Exercise objective
Return, word for word, the part of the passage on the farm access dispute between "Customers of the" and "this reclaiming motion.", inclusive.

Access from it was again from the eastern side of the road (access D). The access to the White
House continued, at least as a track, eastwards alongside Field 3, over a railway line to other
properties, one of which was owned by a Dugald Lawson, and to a salmon fishing bothy on the
River Conon.
3
[3]
Between 1995 and 2000, parts of the farm were compulsorily purchased from the
pursuer's parents by Highland Council. These included a strip of land, forming part of Field 3,
running parallel to and on the east of the A862, the original White House, which was relocated
to the east, and further land to the north towards what would become a new bellmouth junction
with the A862 (access F). The pursuer could also access Field 3 on its north east corner by using
the track (access C). The Council used the acquired land to construct a new section of the A862,
running parallel to the old road, which then became a cycle path. The new section, coloured
yellow on the plan, was built across the track, and through the land upon which the original
White House had stood. Thereafter, no direct access could be taken from the A862 directly into
Field 3.
[4]
In order to provide access to the new White House, Field 3, the other properties and the
fishing bothy on the Conon, the Council created the new junction. A new road was laid from
the junction, past the new White House and down towards the railway level crossing. This
tarmacadamed road is coloured pink on the plan. The track continued, as before, beyond that
point towards, and across, the railway line. By October 2002, the new access road was
complete.
[5]
The pursuer acquired the farm from his parents in 2006. Ten years later, he obtained
planning permission to develop Field 3 as a site for commercial tractor repairs and sales.
Customers of the new facility would require to use the new access road in order to reach the
site. The planning process prompted the present dispute between the pursuer and the Council
about the extent of the access rights over the road. The dispute prevented the development
from progressing. At first instance, Iain and Dawn Gilmour, the present owners of the White
House, participated as second defenders. They too disputed the extent of the pursuer's rights
over the road. They did not appear in this reclaiming motion.

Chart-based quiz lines
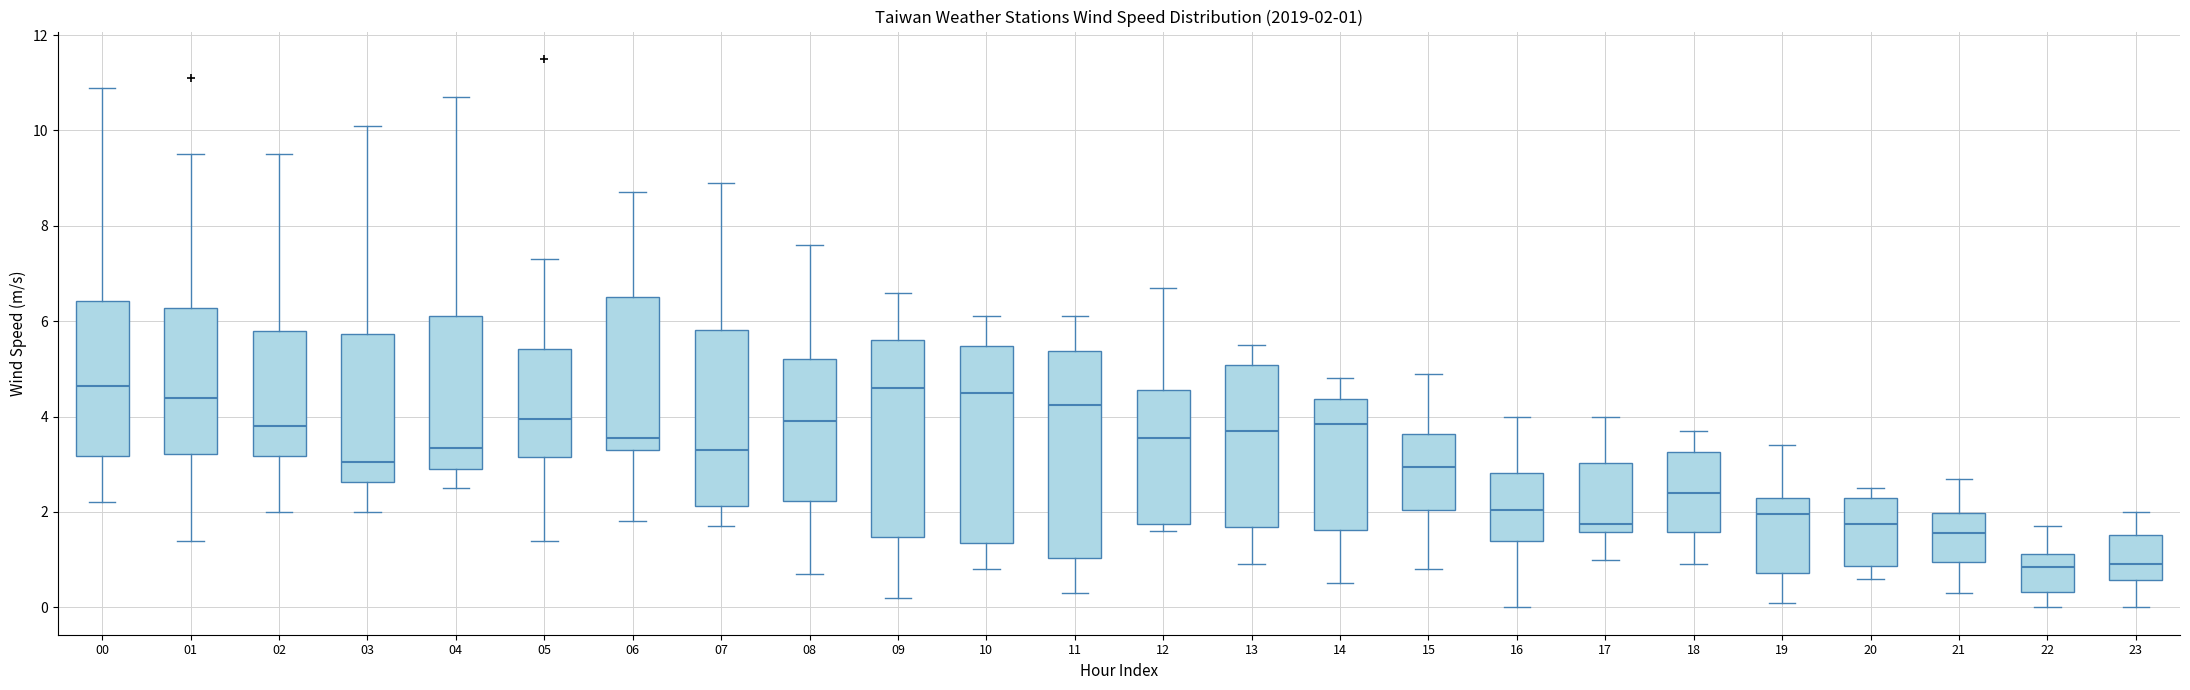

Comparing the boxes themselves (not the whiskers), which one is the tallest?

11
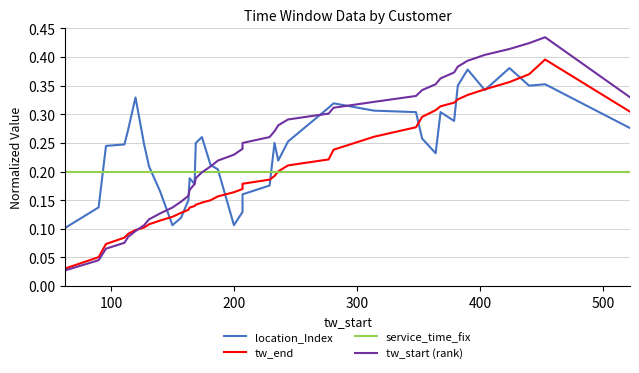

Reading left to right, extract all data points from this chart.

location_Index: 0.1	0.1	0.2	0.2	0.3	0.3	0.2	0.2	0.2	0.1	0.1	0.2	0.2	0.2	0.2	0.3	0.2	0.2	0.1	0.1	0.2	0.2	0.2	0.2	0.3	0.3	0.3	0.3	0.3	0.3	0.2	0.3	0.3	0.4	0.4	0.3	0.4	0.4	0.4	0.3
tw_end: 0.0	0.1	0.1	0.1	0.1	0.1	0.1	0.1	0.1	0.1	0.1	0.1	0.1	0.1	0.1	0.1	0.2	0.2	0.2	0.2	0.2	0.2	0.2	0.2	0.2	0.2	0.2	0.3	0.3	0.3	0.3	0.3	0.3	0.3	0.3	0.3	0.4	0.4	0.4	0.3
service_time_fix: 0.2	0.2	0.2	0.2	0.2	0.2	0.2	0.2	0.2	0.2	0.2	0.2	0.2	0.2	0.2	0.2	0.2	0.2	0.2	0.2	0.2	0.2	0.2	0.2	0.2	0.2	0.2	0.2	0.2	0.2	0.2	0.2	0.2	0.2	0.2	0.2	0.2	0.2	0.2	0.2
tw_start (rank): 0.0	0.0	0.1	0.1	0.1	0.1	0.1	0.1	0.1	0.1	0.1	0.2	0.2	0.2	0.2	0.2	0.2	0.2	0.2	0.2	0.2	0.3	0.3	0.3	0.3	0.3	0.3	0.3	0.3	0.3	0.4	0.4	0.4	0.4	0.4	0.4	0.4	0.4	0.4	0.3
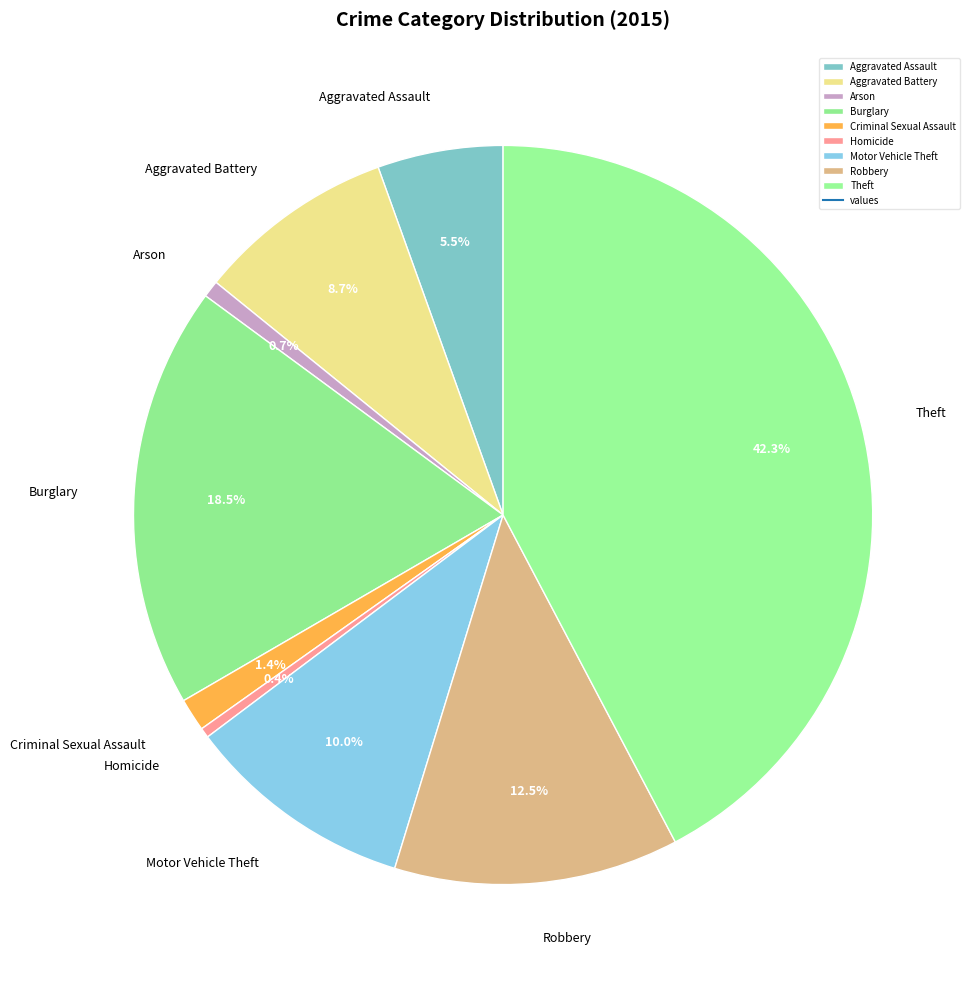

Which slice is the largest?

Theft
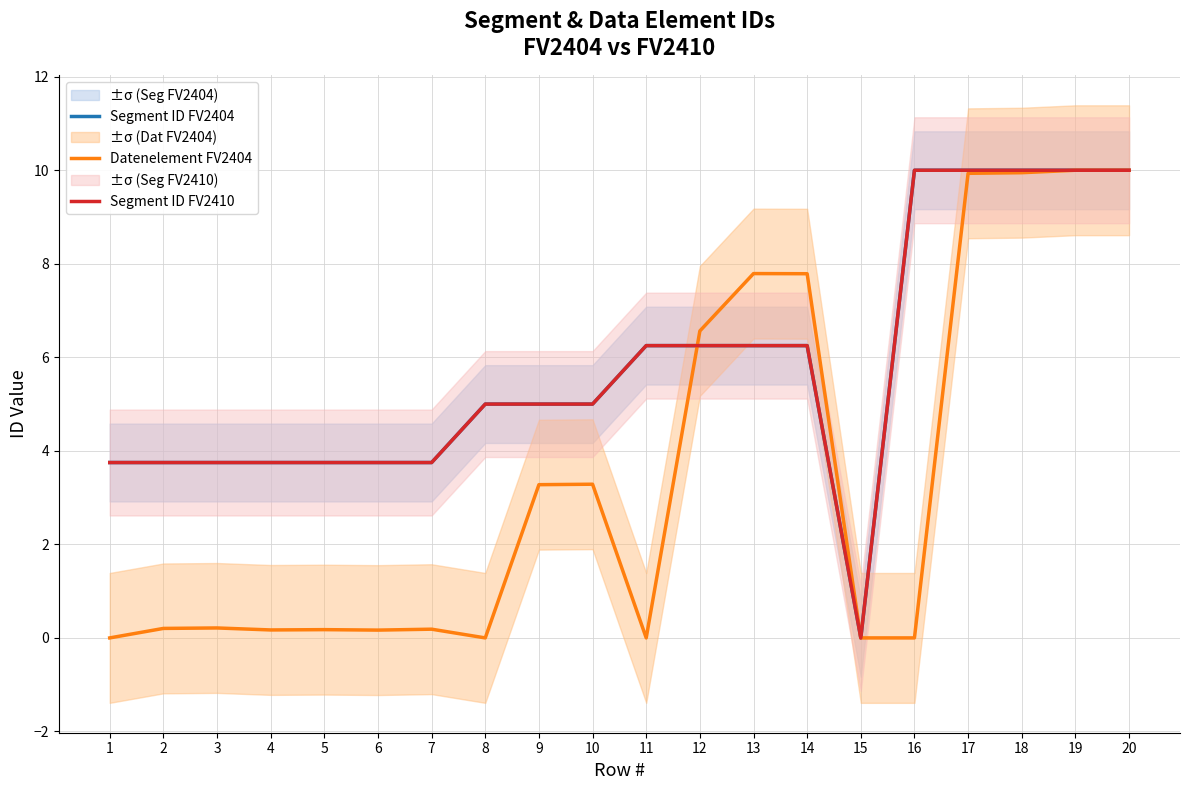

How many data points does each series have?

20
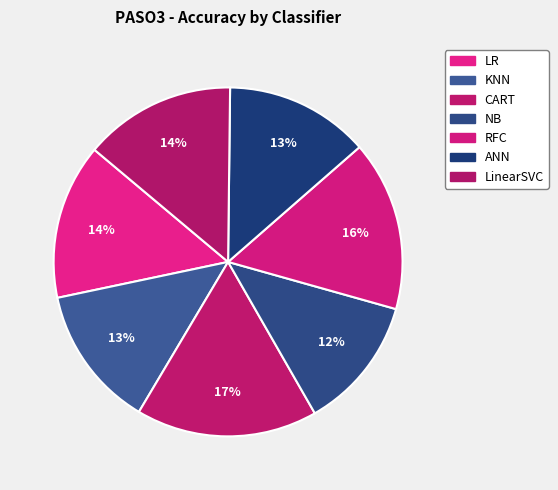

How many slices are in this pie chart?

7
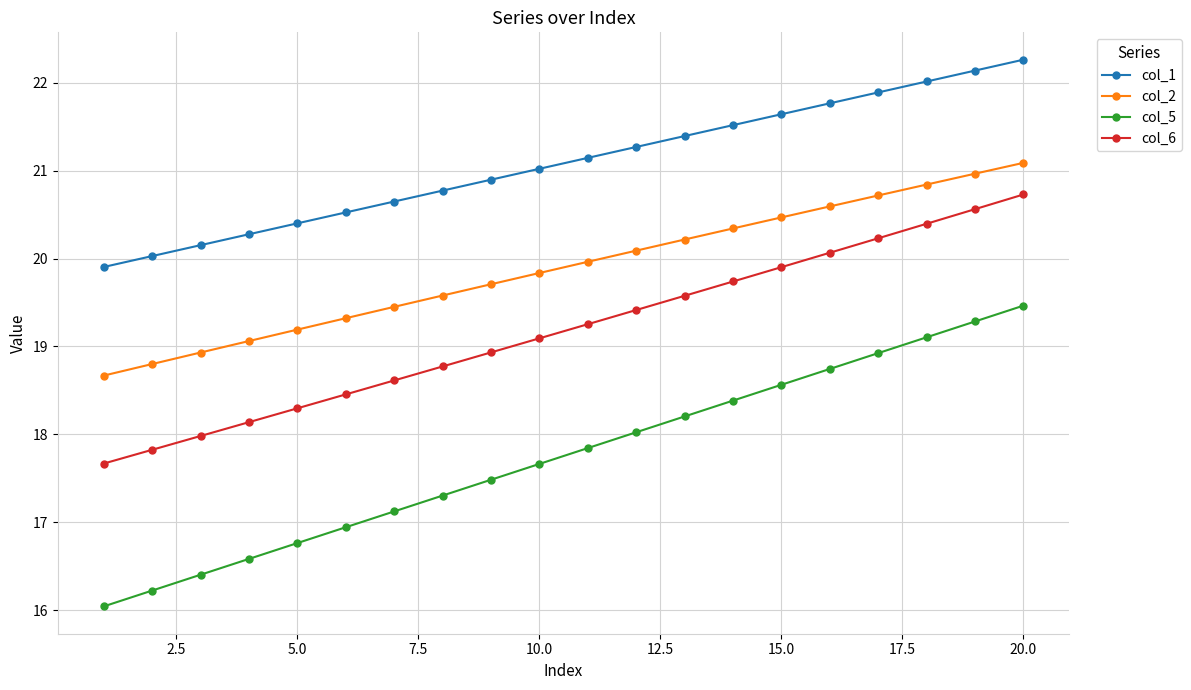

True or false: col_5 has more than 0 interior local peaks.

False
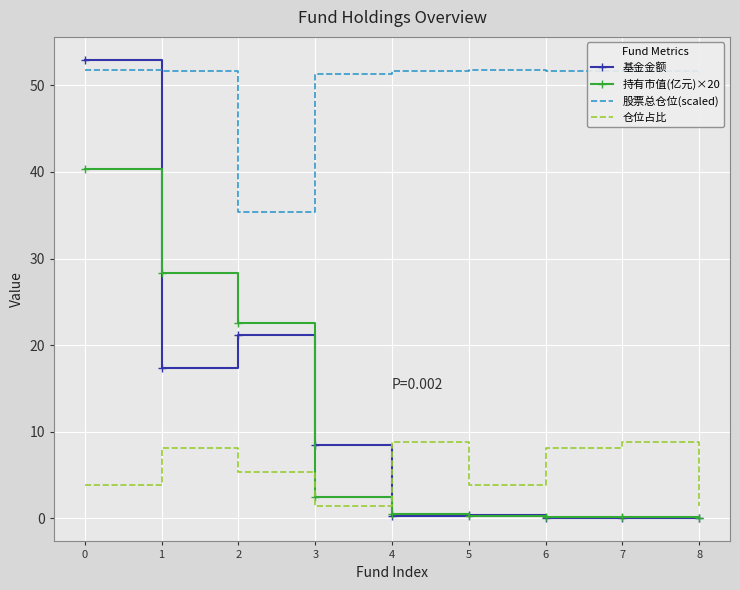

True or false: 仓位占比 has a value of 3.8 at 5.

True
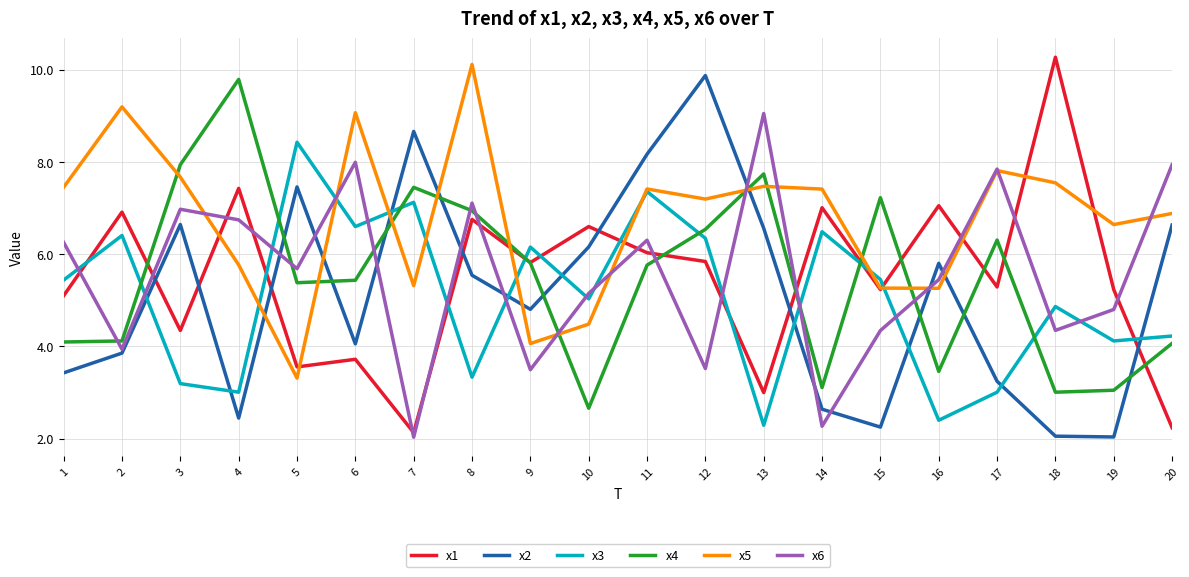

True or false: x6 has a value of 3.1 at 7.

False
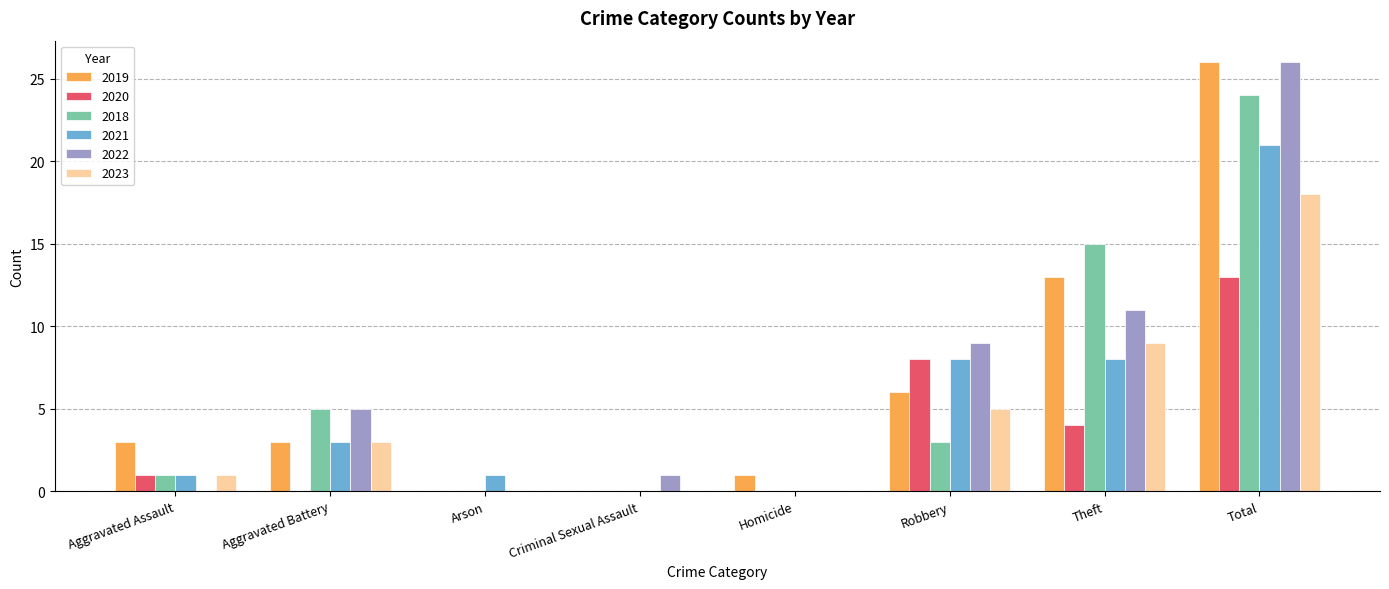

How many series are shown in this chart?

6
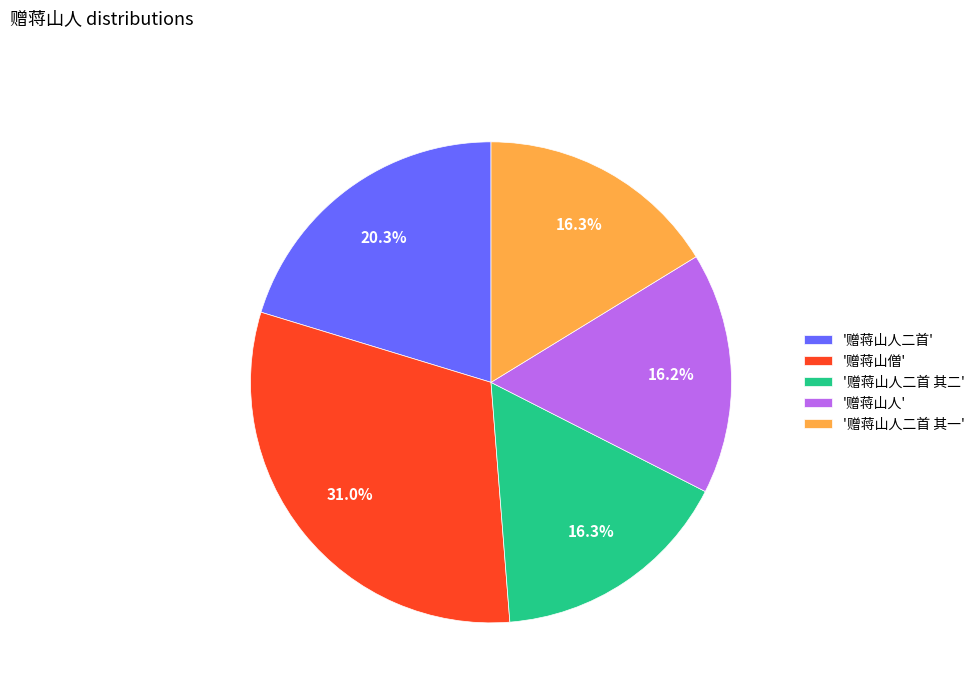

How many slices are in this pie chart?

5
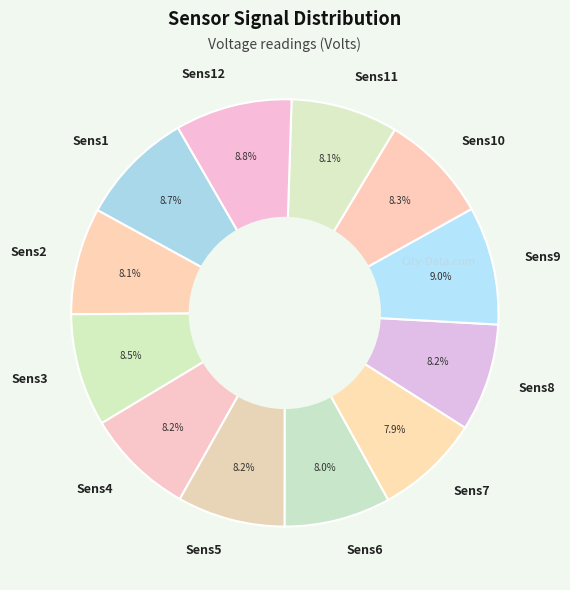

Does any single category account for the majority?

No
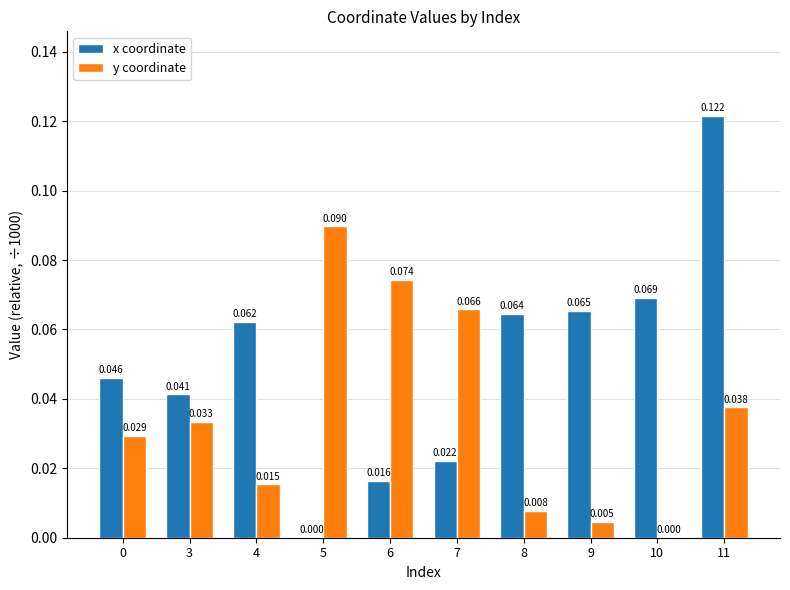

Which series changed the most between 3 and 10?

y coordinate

Solution to this problem
Customers of the new facility would require to use the new access road in order to reach the
site. The planning process prompted the present dispute between the pursuer and the Council
about the extent of the access rights over the road. The dispute prevented the development
from progressing. At first instance, Iain and Dawn Gilmour, the present owners of the White
House, participated as second defenders. They too disputed the extent of the pursuer's rights
over the road. They did not appear in this reclaiming motion.